> [Problem statement]: Write out everything in the passage on Daruwalla's poems below, from "grass, seed, insect, bird, nothing" down to "in subjugating nature.", word for word.

> [Extracted text]:

——

The wolves have been slaughtered now.

        

         The black snout, sulphur body, extended paws enriched his childhood dreams of the speaker. The fear and terror of the wind sniffer, throat catcher is a thrilling experience for a child to dream. The speaker seems to be thankful to the wolf for enriching his bedtime stories. He draws the line between past and present by showing the stark difference between the childhood experience of himself and of his daughter. The poet is nostalgic to his past: the wolf's "cries drew a ring/ around my night/a child's night in a village/ on the forest edge. This rich experience of the poet is replaced by his daughter's; it is the "hedge of smoking gun-barrels" that "ring" his "daughter's dreams" and not the cry of the wolf. The "gun-barrel" carries with it the smoke of colonialism which is at large responsible for the exploitation of not only nature, but the rich folk and myth associated with it.

        

         Similarly, the poem "Hawk" is remarkable for Daruwalla's selection of a distinctive variety of bird: it is the "Wild Hawk King." Some of the varieties of this bird are very rare and nearing extinction. Daruwalla employs the image of the Hawk to represent the frustrated young man who is forced to work in a corrupt bureaucratic system. Leaving aside the symbolic significance, an ecocritical understanding of the following lines quoted from the poem "Hawk" directly refers to the complete degradation of the ecosystem where no living organism could strive:

 

"The land beneath him was filmed with salt,

grass, seed, insect, bird, nothing could strive here."

(5-7)

        

         The 'Hawk' is said to be "a rapist" in the harem of the sky, he kills his prey for survival primarily and to satisfy his "barbed passion" as a master craftsman. Daruwalla tries to justify the passion of the "Wild Hawk King" as something he inherited from nature, hence something natural in him. The hawk is a bird of prey and the ecosystem demands him to play his allotted part. He skilfully points out the stark difference in the temperament of the wild hawk and "tamed ones" with the adjective "worse." He emphatically points out that "the tamed ones are worse," for "he is touched by men." He attempts to portray the superiority of reason in subjugating nature.

 

his eyelids are sewn with silk

as he is broken to the hood

He is momentarily blinded, starved.

Then the scar over his vision is perforated.

(22-25)

——

Records in a dataset
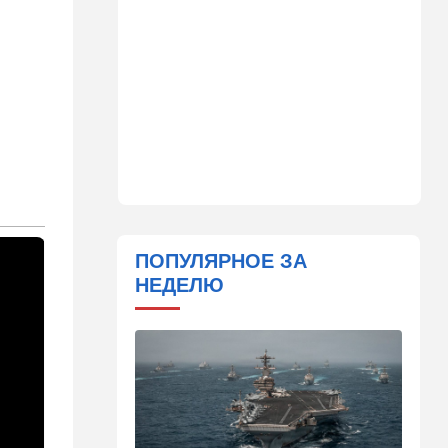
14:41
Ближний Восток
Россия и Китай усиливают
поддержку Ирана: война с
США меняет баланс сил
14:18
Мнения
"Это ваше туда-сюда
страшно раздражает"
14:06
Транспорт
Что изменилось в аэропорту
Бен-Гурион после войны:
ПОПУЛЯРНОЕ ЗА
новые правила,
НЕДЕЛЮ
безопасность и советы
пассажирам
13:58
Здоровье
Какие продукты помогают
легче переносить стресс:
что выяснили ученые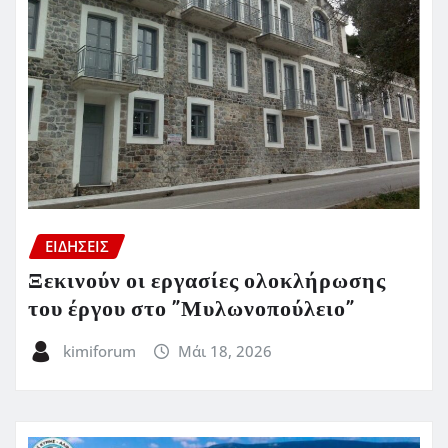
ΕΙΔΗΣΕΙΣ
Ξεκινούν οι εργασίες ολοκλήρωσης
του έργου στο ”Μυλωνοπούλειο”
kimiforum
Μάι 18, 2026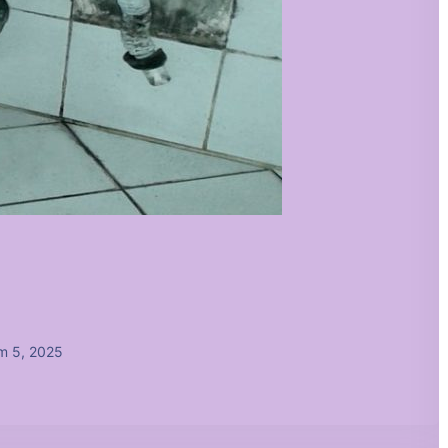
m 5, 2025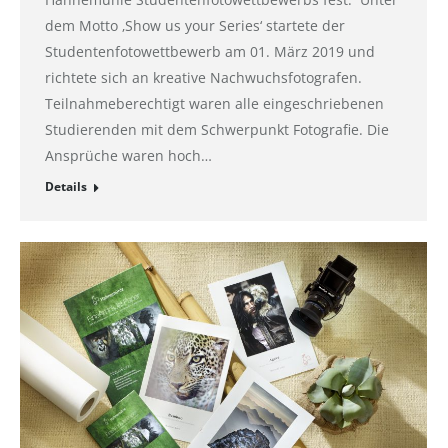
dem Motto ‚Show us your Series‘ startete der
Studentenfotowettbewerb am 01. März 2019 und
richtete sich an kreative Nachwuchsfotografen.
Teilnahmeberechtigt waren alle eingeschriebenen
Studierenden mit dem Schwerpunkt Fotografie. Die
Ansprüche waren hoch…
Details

——

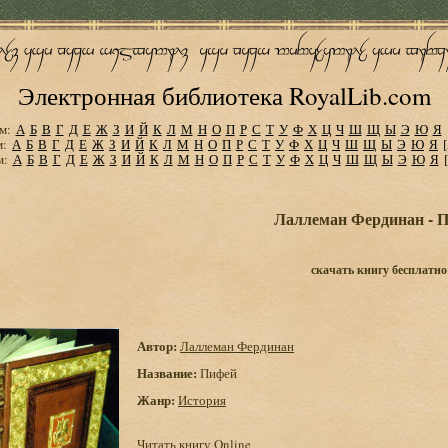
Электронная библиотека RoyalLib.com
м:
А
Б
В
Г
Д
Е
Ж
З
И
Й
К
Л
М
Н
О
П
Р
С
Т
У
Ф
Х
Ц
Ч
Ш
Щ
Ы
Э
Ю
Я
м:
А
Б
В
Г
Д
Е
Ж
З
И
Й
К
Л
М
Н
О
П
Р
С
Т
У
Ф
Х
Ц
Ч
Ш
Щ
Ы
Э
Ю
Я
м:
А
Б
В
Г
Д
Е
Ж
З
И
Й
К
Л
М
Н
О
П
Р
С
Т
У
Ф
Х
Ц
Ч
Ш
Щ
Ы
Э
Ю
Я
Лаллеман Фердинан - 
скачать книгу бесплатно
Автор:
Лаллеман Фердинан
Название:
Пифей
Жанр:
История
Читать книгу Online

——

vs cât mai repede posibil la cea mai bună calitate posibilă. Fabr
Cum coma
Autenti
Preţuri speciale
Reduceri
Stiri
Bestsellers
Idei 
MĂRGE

——

> [Written solution]:
grass, seed, insect, bird, nothing could strive here."

(5-7)

        

         The 'Hawk' is said to be "a rapist" in the harem of the sky, he kills his prey for survival primarily and to satisfy his "barbed passion" as a master craftsman. Daruwalla tries to justify the passion of the "Wild Hawk King" as something he inherited from nature, hence something natural in him. The hawk is a bird of prey and the ecosystem demands him to play his allotted part. He skilfully points out the stark difference in the temperament of the wild hawk and "tamed ones" with the adjective "worse." He emphatically points out that "the tamed ones are worse," for "he is touched by men." He attempts to portray the superiority of reason in subjugating nature.